While I often refer to the school district I work for as "overly large", it’s relatively small compared to the Chicago city school system with more than half a million students. But Chicago has many more problems with their schools than we do and, like many other large city districts, is in dire need of radical change. And changing the organization and structure of the school system is what administrators in that city have now proposed.
Over the next six years the Renaissance 2010 plan is to close some older schools and transform the remaining 60 under performing schools into small learning communities of 500 students or less. In addition, two thirds of them will be operated as charter or contract schools by independent organizations while the remainder will be run by the city.

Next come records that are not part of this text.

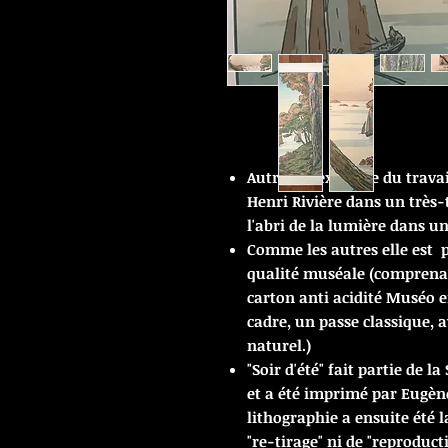
Autre bel exemple du travai
Henri Rivière dans un très-t
l'abri de la lumière dans u
Comme les autres elle est
qualité muséale (comprenant
carton anti acidité Muséo en
cadre, un passe classique, 
naturel.)
"Soir d'été"
fait partie de la
et a été imprimé par Eugène
lithographie a ensuite été l
"re-tirage" ni de "reproduct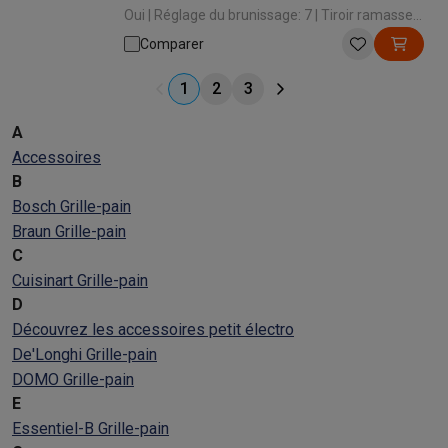
Oui | Réglage du brunissage: 7 | Tiroir ramasse-
miettes: Oui
Comparer
1
2
3
A
Accessoires
B
Bosch Grille-pain
Braun Grille-pain
C
Cuisinart Grille-pain
D
Découvrez les accessoires petit électro
De'Longhi Grille-pain
DOMO Grille-pain
E
Essentiel-B Grille-pain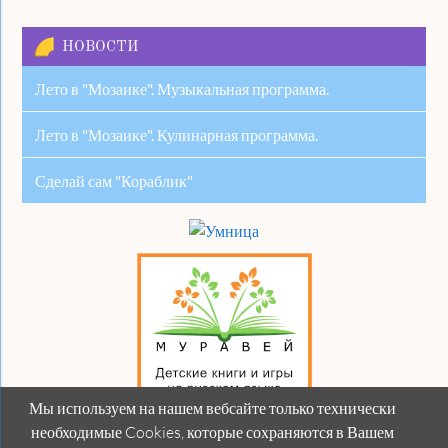
НОВОСТИ
Лето в "Мозаике". Музыкальная программа.
Лето в "Мозаике". Кулинарная программа.
Сделай сам "Кораблик"
Мы используем на нашем вебсайте только технически
необходимые Cookies, которые сохраняются в Вашем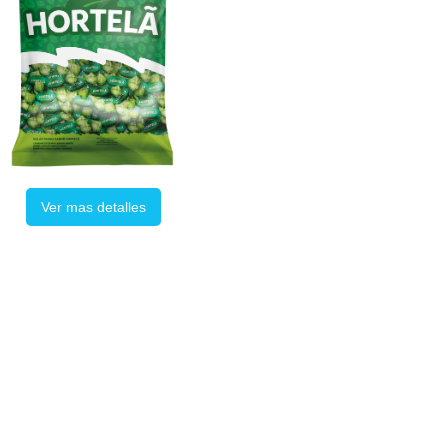
Ver mas detalles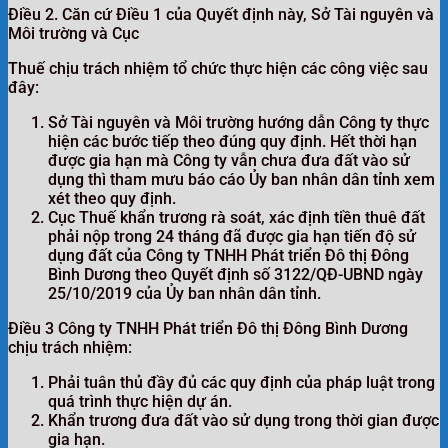
Điều 2. Căn cứ Điều 1 của Quyết định này, Sở Tài nguyên và
Môi trường và Cục
Thuế chịu trách nhiệm tổ chức thực hiện các công việc sau
đây:
Sở Tài nguyên và Môi trường hướng dẫn Công ty thực
hiện các bước tiếp theo đúng quy định. Hết thời hạn
được gia hạn mà Công ty vẫn chưa đưa đất vào sử
dụng thì tham mưu báo cáo Ủy ban nhân dân tỉnh xem
xét theo quy định.
Cục Thuế khẩn trương rà soát, xác định tiền thuê đất
phải nộp trong 24 tháng đã được gia hạn tiến độ sử
dụng đất của Công ty TNHH Phát triển Đô thị Đông
Bình Dương theo Quyết định số 3122/QĐ-UBND ngày
25/10/2019 của Ủy ban nhân dân tỉnh.
Điều 3 Công ty TNHH Phát triển Đô thị Đông Bình Dương
chịu trách nhiệm:
Phải tuân thủ đầy đủ các quy định của pháp luật trong
quá trình thực hiện dự án.
Khẩn trương đưa đất vào sử dụng trong thời gian được
gia hạn.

All schools will be subject to five year reviews with those that fail to show adequate student progress subject to further reform.
As you might expect with such major changes, some people are less than enthusiastic.
It’s a bold and risky plan that is creating a fair amount of controversy here in the city and has been called by turns visionary or foolhardy.
Parents worry their kids will be guinea pigs, facing a different school and educational philosophy every few years, and some experts question the advisability of putting so much faith in structures – like small schools or charters – for which little long-term data are available.
Others say that given the dire straits of public education in big cities like Chicago, a plan like this is the only thing that could work – a large-scale project that doesn’t just shuffle people around but drastically reenvisions the landscape of urban education.
While you have to give the school administrators in Chicago credit for recognizing the need for major change, there are several questionable concepts being included in this plan. For one thing, just making a school smaller doesn’t automatically make it better, any more than turning it into a charter does. What also needs to change are the teachers and administrators in the schools themselves. Just altering the structure of a school isn’t going to improve teaching and learning. It has to go much deeper than that and I hope that’s also part of the changes being planned for Chicago students.